The incentives of the waiters and the restaurant owners are almost never perfectly aligned.
Most profit comes from simple items: drinks, salads, the most basic pasta dishes, coffee. It's all stuff where the ingredients cost next to nothing and the prep time is negligible. They don't cost much either, but have huge margins.
The waiter's incentive is not to push you to get the $9.95 ziti marinara, but to get the $22 lobster-filled ravioli, or the $25 jumbo shrimp dish, or the $27 steak—the most expensive dishes on the menu. But the lobster or the shrimp or the steak often have the slimmest margins of anything on the menu. Oftentimes something like lobster will serve as a loss-leader to get people into the restaurant.

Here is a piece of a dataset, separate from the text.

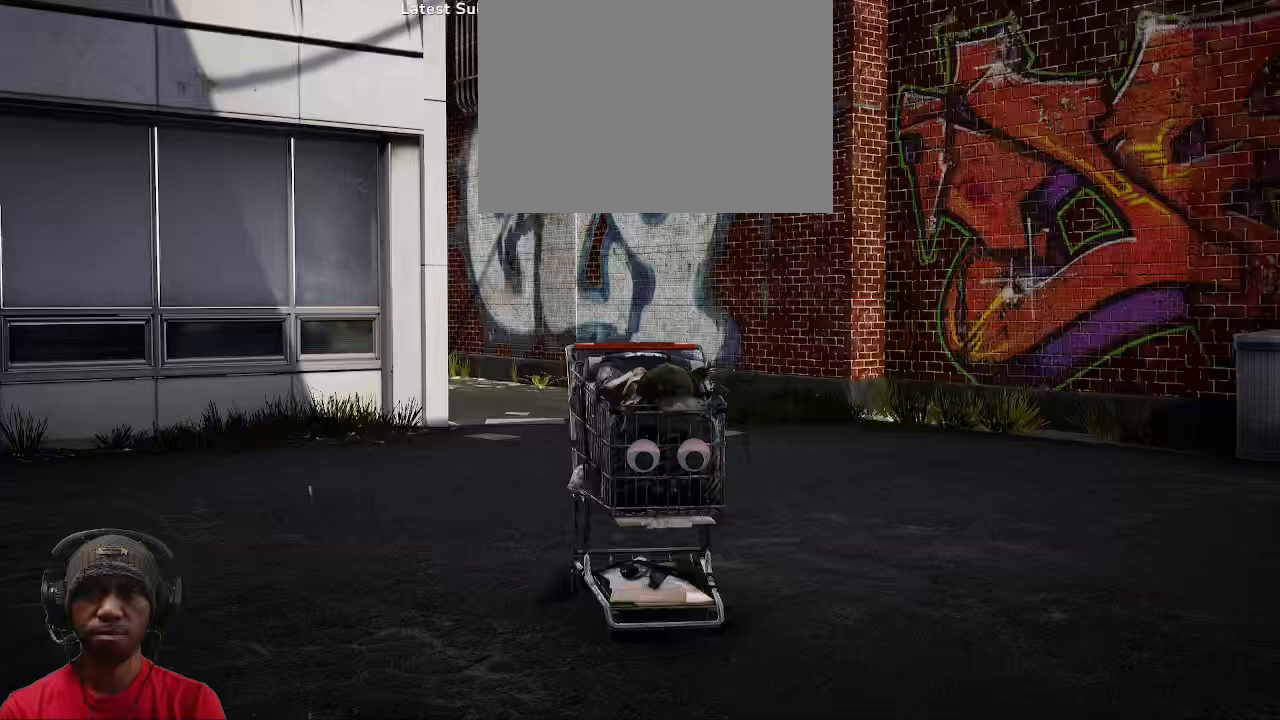
{"buttons": ["R2"], "left_stick": "center", "right_stick": "center", "events": []}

As a waiter, you're constantly pushed to sell appetizers, salads, drinks, coffee and ice cream. All the stuff that's not just an entree. That's where the margins are, despite not costing very much and not leading to an inflated bill like a steak and bottle of wine would.
So not only is the waiter stealing the profit from the sodas they give you for free, they stand a chance of making the restaurant take a loss on your meal if you order a slim-margin item as an entree and don't order anything else.
But this is a problem you'll never really fix. Waiters are sharecroppers and their incentives will always be (in part) opposed to what's best for the restaurant.